Furthermore the approach has potential to simplify validation a lot. Given each data model is described in JSON Schema, you can validate against the same schema in both frontend and backend. If the schema changes, the code doesn't have to change necessarily. In ideal world migrations could be generated based on schema changes (JSON Diff?) and propagated to database automatically. In simple cases even databases could be generated without having to maintain duplicate definitions.

The Future

It would not surprise me a lot if usage of definitions like Swagger became more common. Especially when you are working alone or in a small team, you will want to avoid waste. Tools like this have a great potential to do that and allow you to be more agile and responsive towards changes.

From frontend point of view having an API definition simplifies things as it means you don't need to maintain a separate API client. You just generate one based on the definition. Furthermore the definition gives you something to fuzz with. This in turn can be used to improve API quality and security.


Web development moves forward fast. It doesn't take long for new technologies to appear and old ones to stagnate. In a couple of short years we've gone through a couple of build tools and there is no end in sight. I do wonder what on earth could replace Webpack and how?
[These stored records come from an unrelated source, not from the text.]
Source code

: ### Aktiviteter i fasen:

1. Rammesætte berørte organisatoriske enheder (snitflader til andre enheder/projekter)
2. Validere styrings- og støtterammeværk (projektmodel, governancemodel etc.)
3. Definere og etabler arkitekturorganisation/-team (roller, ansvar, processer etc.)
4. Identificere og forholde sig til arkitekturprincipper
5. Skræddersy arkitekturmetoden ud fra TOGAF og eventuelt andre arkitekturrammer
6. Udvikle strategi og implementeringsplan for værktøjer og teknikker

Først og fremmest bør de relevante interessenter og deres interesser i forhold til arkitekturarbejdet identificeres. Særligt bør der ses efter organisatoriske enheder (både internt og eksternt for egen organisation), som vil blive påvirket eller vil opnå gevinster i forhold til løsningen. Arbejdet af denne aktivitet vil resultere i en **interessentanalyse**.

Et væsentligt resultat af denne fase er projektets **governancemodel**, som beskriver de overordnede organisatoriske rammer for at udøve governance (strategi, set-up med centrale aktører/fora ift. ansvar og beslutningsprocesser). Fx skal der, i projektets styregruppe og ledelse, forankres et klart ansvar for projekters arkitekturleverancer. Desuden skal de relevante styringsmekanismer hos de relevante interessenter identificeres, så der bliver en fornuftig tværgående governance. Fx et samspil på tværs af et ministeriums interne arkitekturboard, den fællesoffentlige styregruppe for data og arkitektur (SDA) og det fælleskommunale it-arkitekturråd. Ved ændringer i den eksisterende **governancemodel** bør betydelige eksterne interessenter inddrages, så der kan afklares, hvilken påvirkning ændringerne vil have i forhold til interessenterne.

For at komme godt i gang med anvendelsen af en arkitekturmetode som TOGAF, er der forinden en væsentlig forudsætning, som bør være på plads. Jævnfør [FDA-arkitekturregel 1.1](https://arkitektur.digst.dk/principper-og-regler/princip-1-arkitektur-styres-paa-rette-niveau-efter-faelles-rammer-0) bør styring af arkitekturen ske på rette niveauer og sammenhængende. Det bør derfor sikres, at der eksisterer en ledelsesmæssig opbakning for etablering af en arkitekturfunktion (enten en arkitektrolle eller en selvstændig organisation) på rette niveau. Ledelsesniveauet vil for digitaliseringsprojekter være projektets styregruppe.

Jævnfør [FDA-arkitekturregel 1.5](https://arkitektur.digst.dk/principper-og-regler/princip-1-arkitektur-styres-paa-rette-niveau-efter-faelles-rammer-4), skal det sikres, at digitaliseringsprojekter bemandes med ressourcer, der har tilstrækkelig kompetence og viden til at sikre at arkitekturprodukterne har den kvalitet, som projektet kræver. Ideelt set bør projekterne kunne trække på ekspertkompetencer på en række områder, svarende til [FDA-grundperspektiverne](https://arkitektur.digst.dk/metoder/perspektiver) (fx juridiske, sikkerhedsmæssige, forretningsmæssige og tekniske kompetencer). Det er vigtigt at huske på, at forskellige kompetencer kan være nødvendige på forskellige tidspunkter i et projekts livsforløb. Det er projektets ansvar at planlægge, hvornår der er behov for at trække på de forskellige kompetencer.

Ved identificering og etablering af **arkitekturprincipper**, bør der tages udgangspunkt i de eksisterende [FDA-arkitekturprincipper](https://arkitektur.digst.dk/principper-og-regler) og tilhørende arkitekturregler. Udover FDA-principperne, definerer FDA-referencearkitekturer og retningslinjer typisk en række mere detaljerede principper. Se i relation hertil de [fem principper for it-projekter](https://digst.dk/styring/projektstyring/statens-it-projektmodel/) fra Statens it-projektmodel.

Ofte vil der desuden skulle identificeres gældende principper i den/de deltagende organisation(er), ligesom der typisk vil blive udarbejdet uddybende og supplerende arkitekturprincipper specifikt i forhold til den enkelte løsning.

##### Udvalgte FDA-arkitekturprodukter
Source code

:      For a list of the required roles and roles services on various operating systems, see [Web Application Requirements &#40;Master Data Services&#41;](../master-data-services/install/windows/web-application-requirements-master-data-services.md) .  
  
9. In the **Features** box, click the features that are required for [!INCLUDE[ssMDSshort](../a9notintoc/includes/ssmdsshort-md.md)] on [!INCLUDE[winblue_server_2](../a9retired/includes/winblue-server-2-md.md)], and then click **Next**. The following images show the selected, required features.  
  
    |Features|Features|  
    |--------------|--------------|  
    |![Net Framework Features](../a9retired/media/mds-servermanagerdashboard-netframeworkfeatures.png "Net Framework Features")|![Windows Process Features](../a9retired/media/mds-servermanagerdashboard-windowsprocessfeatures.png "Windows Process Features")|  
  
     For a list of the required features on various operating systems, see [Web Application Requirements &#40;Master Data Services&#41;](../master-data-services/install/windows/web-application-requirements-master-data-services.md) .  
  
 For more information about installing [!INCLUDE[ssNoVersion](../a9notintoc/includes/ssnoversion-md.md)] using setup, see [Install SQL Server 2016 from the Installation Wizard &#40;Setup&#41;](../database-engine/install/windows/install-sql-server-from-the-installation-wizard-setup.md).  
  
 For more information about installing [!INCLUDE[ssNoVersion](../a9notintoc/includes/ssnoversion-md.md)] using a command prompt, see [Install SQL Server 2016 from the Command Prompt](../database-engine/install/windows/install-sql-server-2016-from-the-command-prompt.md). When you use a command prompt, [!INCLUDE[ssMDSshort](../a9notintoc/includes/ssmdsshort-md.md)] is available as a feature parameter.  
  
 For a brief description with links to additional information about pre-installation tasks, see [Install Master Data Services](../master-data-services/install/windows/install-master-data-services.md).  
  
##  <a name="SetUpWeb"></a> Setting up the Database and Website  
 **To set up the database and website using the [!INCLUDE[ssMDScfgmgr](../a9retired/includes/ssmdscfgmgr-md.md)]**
Just when it looked like Angular had "won", backwards incompatibility of Angular 2.0 was announced. I have a feeling that might have stolen their thunder especially given the release date is still about a year away. In the meanwhile library based approaches will have time to evolve. I would bet on React and friends.

On the backend side approaches like Swagger seem very promising. They take away some complexity while providing a lot if you have patience and time to write out a formal definition for your API. You will have to do that eventually so why not to start with it? This doesn't answer to the problem of API evolution but it's a starting point and much better than nothing!